Ben Carson's campaign admits he never applied to West Point
Despite numerous claims from Republican presidential candidate Ben Carson that he had received a "full scholarship" to attend the U.S. Military Academy at West Point -- including a mention in his best-selling memoir "Gifted Hands" -- Carson never even applied for admission to the academy, Carson's campaign confirmed to CBS News.
Campaign spokesperson Doug Watts said in a statement, that though Carson's "Senior [ROTC] Commander was in touch with West Point and told Dr. Carson he could get in, Dr. Carson did not seek admission."
The confession comes after a West Point spokeswoman told Politico that the military academy had no record of Carson's acceptance, much less an application.
"If he chose to pursue (the application process) then we would have records indicating such," West Point official Theresa Brinkerhoff told Politico.
Carson's story of his acceptance to the academy, according to his memoir, began with meeting Gen. William Westmoreland, who commanded U.S. forces in Vietnam, in 1969.

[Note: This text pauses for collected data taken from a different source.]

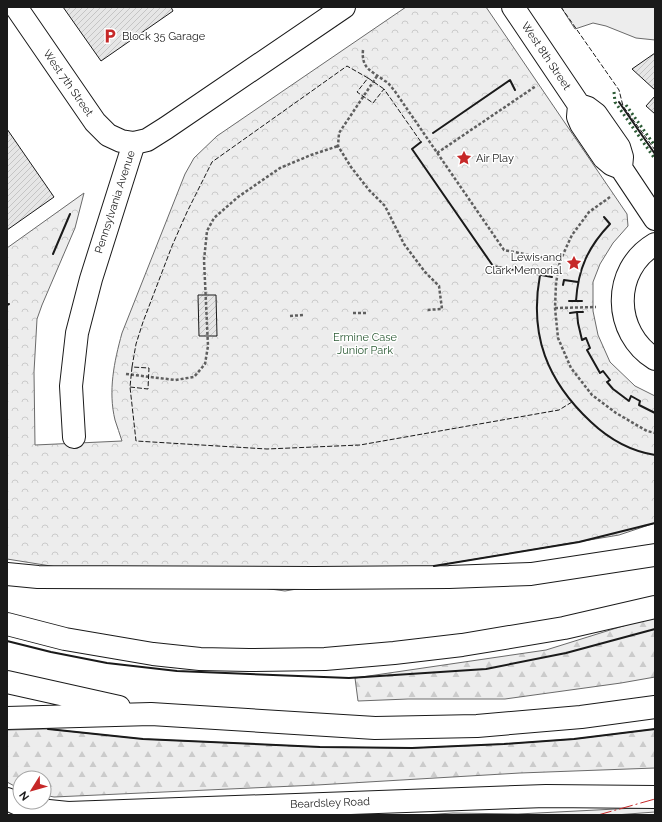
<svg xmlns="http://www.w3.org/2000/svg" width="662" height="822" viewBox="0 0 662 822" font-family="Raleway,sans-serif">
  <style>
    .built { fill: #ededed; stroke: #6a6a6a }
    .forest { fill: url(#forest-firs); stroke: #6a6a6a }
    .park { fill: url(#park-crowns); stroke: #6a6a6a }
    .building { fill: url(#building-hatch); stroke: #1a1a1a }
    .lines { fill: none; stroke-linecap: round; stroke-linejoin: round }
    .minor-casing { stroke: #1a1a1a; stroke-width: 24 }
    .tertiary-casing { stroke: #1a1a1a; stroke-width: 24 }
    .motorway-casing { stroke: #1a1a1a; stroke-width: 24 }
    .path { stroke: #5f5f5f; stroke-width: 2.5; stroke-dasharray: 3 2; stroke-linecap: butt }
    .minor { stroke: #fff; stroke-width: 22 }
    .tertiary { stroke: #fff; stroke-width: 22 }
    .motorway { stroke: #fff; stroke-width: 22 }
    .hedge { stroke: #2b5a34; stroke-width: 3; stroke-dasharray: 2 3; stroke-linecap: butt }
    .fence { stroke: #1a1a1a; stroke-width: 1; stroke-dasharray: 5 2; stroke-linecap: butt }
    .wall { stroke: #1a1a1a; stroke-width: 2 }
    .power { stroke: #c62828; stroke-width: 1; stroke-dasharray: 14 3 2 3; stroke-linecap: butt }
    .labels { text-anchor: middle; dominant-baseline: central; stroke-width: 3; stroke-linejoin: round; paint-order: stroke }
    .poi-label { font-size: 11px; fill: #1a1a1a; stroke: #fff; text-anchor: start }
    .street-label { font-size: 11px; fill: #1a1a1a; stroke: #fff }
    .park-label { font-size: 11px; fill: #2b5a34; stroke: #fff }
  </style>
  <defs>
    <pattern id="forest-firs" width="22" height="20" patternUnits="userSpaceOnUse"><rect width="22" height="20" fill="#ededed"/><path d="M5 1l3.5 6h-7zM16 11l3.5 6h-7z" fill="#cbcbcb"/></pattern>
    <pattern id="park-crowns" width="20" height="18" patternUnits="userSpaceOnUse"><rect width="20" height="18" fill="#ededed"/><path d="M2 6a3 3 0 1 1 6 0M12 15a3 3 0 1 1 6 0" fill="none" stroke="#cbcbcb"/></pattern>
    <pattern id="building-hatch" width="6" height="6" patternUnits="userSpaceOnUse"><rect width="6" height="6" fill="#e6e6e6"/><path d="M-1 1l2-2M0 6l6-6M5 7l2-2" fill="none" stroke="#c5c5c5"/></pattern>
  </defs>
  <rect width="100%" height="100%" fill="#fff"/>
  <path class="built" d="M561,7H655V40L636,38L606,26L593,23L575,29Z
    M655,807V812L615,815H421L453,813L518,814Z"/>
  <path class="forest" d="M655,616V677L621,683L505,699H408L358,701L355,678L546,650Z
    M48,729L143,739L320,747L412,748L504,744L574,739L655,729V768L520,773L317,785L54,797L44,795V778H20V789L7,782V730Z"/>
  <path class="park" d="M406,7H486L627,214L628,226L613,243L600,264L593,282V311L598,335L610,362L635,386L655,396V523L619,535L285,591L159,574L57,567L7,559V248L84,193L75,228L42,305L37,319L34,372L35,445L122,441C120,434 117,427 115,420C108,391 114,362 122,333L185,174L194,158L217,136Z"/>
  <path class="building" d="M63,7H171L173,11L101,61Z
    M655,53V90L632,69Z
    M655,96V114L646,106Z
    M7,129L54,197L7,230Z
    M198,295H216L217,336H199Z"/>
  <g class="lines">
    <g class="minor-casing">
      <path id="minor" d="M513,7L579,105L578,117L581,124L604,158L611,164L621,168L655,219
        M579,105L588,108L596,114L619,147L622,157L621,168
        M655,244C611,270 613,333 655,359
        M74,437L71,386L77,333L91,279L134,143"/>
    </g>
    <g class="tertiary-casing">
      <path id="tertiary" d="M16,7L95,122L108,135L121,141L134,143L147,140L166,128L344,7
        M7,799L29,809L68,813L546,796L655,797"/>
    </g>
    <g class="motorway-casing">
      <path id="motorway" d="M7,574L38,577L313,578L449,577L531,574L655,555
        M7,624L65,639L153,654L200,659L249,660L325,659L394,653L462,645L564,628L655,607
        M7,682L119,707
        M7,718L151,714L375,728L477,726L581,717L655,707"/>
    </g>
    <path class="path" d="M363,50C361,69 372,71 385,81C389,83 391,87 394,90L504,250L560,261
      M377,76L339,133L338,146L351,167L369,190L385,206L404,244L425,272L439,286L442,309L426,310
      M437,153L536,86
      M610,197L589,212L572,235L560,261L556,283L555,308L558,338L571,368L592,395L616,413L647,431L655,433
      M555,308L596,307
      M353,313H367
      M290,316L303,315
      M126,374L175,380L194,377L205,364L208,346L204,260L207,231L214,218L238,197L280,168L311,155L338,146"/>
    <use href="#minor" class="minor"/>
    <use href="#tertiary" class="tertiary"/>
    <use href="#motorway" class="motorway"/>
    <path class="hedge" d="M614,92L615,102L655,159
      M626,105L655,146"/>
    <path class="fence" d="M561,7L619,90L623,106L655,150
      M368,78L384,89
      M132,367L136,344L143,322L172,246L187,212L212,162L347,66L368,78L357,92L373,103L384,89L421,142
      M130,387L148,389L149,368L132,367L130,387L136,441L267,449L360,445L559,410L572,402"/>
    <path class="wall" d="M619,102L655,154
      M433,133L510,80L515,90
      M421,142L412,149L493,266L552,277
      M53,254L70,214
      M540,275C529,335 547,381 591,422C609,439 630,451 655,455
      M563,285L564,280L578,282
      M569,301H576
      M582,301H576C578,269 588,247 610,224L604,217
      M7,305L9,304
      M583,312H577L578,323L582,340L586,338L590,348L587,350L600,373L603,371L610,380L607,382L613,389L629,401L631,396L640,401L639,405L655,413
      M570,313L577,312
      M434,566L579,542L655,523
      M7,641L51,652L107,663L177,671L349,678L486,669L566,653L655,629
      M48,729L143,739L320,747L412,748L504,744L574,739L655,729"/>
    <path class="power" d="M598,815L655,799"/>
  </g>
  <defs>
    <g id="parking-bare" transform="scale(1.2)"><path d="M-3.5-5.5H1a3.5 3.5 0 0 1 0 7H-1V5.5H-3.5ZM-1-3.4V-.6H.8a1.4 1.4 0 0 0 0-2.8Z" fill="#c62828" stroke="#fff" stroke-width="2.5" paint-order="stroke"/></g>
    <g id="sight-bare" transform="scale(1.2)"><path d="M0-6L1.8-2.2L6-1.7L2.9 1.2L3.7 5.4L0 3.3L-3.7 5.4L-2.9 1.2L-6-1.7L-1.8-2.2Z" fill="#c62828" stroke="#fff" stroke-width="2.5" paint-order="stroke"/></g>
  </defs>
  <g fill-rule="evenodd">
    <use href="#parking-bare" x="110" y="36"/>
    <use href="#sight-bare" x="464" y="158"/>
    <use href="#sight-bare" x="574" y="263"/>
  </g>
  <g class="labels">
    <g class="poi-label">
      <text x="122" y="36">Block 35 Garage</text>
      <text x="476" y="158">Air Play</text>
      <text x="562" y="257" text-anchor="end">Lewis and<tspan x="562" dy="13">Clark Memorial</tspan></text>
    </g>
    <g class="street-label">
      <text transform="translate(546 56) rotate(56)">West 8th Street</text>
      <text transform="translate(68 83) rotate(55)">West 7th Street</text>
      <text transform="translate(115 202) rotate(-72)">Pennsylvania Avenue</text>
      <text transform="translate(330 803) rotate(-2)">Beardsley Road</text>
    </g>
    <g class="park-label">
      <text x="365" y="337">Ermine Case<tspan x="365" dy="13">Junior Park</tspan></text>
    </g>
  </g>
  <rect width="662" height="822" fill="none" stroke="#1a1a1a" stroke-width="16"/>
  <g transform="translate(32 790) rotate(233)"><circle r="19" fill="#ffffff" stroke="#a3a3a3"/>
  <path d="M0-3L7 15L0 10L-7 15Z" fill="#c62828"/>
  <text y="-6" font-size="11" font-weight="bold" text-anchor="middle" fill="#1a1a1a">N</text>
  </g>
</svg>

As a 17-year-old ROTC student in Detroit, Carson wrote in "Gifted Hands," he had dinner with Gen. Westmoreland and was later "offered a full scholarship to West Point."
"I didn't refuse the scholarship outright, but I let them know that a military career wasn't where I saw myself going," the memoir states. "As overjoyed as I felt to be offered such a scholarship, I wasn't really tempted."
But according to his campaign, the GOP candidate "can't remember with specificity their brief conversation but it centered around Dr. Carson's performance as ROTC City Executive Officer."
Technically, West Point does not offer "full scholarships." The cost of the university is covered if admission is offered, and the student is required to serve time in the military after completing their education. Candidates applying for West Point must also first obtain a nomination -- usually from a member of the U.S. Congress or from a military official.
The revelation that Carson fabricated the story comes just as other details of his biography are being called into question. On Thursday, CNN came out with a deep dive interrogating the retired neurosurgeon's claims of his angry youth. The network could not find any proof of the violent incidents -- like an attempted knifing of a friend -- that Carson has mentioned several times during his presidential campaign.
Carson had a scathing response for the media regarding the investigation into his past.
"It's a bunch of lies. That's what it is," Carson said early Friday on CNN. "A bunch of lies, attempting to say that I'm lying about my history. I think it's pathetic."